As recentes investigações do caso Lava Jato revelam como as construtoras brasileiras operaram como uma organização criminosa dedicada ao pagamento de subornos para obter projetos de infraestrutura pública em doze países da região. O esquema financeiro que, por exemplo, desenhou Odebrecht (que para isto idealizou o Departamento de Operações Estruturadas) lhe permitiu pagar milhões de dólares agora investigados a presidentes, funcionários públicos de alto nível e candidatos à presidência. Para este fim, a construtora utilizou companhias offshore em diferentes paraísos fiscais. Quantas outras empresas que não estamos investigando desenvolveram também um esquema de subornos similar? Ou por acaso as brasileiras foram as únicas?
O caso Lava Jato explodiu em 2014, mas anos antes varias investigações jornalísticas no Brasil já advertiam sobre as irregularidades nas operações da Odebrecht e sua influencia com o pagamento de viagens a políticos e ex-presidentes. Os controles do estado não advertiram neste momento sobre o complexo esquema de corrupção que havia se instalado.
Faz uns anos, Tony Judt, descreveu com absoluta clareza em “Algo va mal” (2011) o imaginário em torno a ambos os poderes. “Grande parte do que hoje nos parece ‘natural’ data da década de 1980: a obsessão pela criação da riqueza, o culto a privatização e o setor privado, as crescentes diferenças entre pobres e ricos. E, sobretudo, a retórica que os acompanha: uma admiração acrítica pelos mercados não regulados, o desprezo pelo setor público, a ilusão do crescimento infinito”. O caso Lava Jato nos demonstra que nestes tempos é impossível analisar o poder político sem entender o papel do poder corporativo.
Um estudo da firma de advogados Hogan Lovells publicado este ano conclui que em muitos casos as empresas estão mais concentradas em crescer que em implementar medidas para evitar o pagamento de subornos e a lavagem de dinheiro. 45% dos empresários do setor de transportes e 30% dos empresários do setor de energia e mineração, que foram entrevistados para esse estudo, responderam que estes assuntos não eram prioritários para seus CEO´s.
A influência do setor privado no Estado não se dá somente através do pagamento de suborno ou oferecimento de outro tipo de prebenda. São cada vez mais frequentes as portas giratórias. Ex-ministros ou funcionários de alto nível que logo são nomeados representantes do grêmio de empresários que antes tinham a função de fiscalizar.

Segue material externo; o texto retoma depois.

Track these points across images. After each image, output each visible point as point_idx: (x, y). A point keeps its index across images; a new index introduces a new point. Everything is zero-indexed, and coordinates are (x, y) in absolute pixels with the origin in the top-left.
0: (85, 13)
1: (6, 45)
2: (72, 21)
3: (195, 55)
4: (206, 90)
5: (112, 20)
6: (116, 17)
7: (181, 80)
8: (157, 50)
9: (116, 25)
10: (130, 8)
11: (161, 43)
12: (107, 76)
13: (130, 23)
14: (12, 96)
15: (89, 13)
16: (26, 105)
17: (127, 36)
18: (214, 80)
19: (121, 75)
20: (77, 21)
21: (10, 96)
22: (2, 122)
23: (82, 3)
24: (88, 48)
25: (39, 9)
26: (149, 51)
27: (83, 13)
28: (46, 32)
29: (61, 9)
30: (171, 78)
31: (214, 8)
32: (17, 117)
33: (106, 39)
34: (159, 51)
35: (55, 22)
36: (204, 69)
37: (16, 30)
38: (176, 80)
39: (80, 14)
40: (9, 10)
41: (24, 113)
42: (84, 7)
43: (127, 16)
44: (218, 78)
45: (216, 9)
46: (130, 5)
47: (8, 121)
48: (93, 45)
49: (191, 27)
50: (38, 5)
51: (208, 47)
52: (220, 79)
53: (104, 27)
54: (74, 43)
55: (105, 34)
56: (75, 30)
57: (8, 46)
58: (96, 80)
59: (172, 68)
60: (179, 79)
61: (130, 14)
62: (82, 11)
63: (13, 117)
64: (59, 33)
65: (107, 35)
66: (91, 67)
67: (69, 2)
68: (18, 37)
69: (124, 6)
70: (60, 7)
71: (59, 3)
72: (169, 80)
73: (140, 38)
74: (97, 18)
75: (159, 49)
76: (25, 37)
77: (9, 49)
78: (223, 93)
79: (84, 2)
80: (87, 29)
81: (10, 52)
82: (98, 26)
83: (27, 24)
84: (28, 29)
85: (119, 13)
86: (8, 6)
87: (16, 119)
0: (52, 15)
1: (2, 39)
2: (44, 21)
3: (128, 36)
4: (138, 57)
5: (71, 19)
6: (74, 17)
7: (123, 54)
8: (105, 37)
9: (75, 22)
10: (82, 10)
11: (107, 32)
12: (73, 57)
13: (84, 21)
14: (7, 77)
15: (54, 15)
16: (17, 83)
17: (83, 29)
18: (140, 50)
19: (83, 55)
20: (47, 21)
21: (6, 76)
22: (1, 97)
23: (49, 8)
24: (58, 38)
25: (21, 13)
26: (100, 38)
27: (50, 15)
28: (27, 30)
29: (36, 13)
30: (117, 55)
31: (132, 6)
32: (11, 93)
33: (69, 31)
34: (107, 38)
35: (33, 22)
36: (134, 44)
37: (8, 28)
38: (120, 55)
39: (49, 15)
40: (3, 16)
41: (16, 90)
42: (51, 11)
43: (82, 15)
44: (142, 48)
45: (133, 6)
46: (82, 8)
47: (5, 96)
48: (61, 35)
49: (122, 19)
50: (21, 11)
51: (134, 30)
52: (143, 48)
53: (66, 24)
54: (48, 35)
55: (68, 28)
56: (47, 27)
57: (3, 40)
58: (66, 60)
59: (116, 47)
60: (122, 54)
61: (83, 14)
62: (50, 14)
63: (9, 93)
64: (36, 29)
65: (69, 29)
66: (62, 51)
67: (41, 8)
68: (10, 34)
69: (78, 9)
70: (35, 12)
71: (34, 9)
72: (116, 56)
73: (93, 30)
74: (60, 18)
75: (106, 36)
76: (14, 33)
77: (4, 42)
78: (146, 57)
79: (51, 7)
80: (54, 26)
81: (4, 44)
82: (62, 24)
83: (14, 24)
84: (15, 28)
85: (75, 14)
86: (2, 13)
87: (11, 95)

Investigar o poder corporativo não é somente um assunto de delitos econômicos abrange também um dos maiores problemas da região: um esquema de desigualdade de poderes e acesso a recursos.
A América Latina hoje é a região mais desigual do planeta: aqui convivem os homens mais ricos do mundo e as populações mais pobres. Na Colômbia, o setor da população com menor renda teria que trabalhar mais de 400 anos para alcançar a renda média de um multimilionário neste país. No Brasil, um multimilionário obtém em só 12 minutos o que obtém em média um grupo da população mais pobre. 10 % da população mais rica na América Latina concentra 71% da riqueza.
Investigar a corrupção corporativa, os conflitos de interesses e as portas giratórias é mais complexo que auscultar o Estado porque a informação do setor privado é fechada e responde com frequência a complexas estruturas financeiras protegidas por tantas camadas como as de uma cebola. Fiscalizá-la requer da parte do jornalismo inovadoras estratégias de investigação transfronteiriças. Existem esforços que já estão em andamento na região, mas é preciso fazer mais.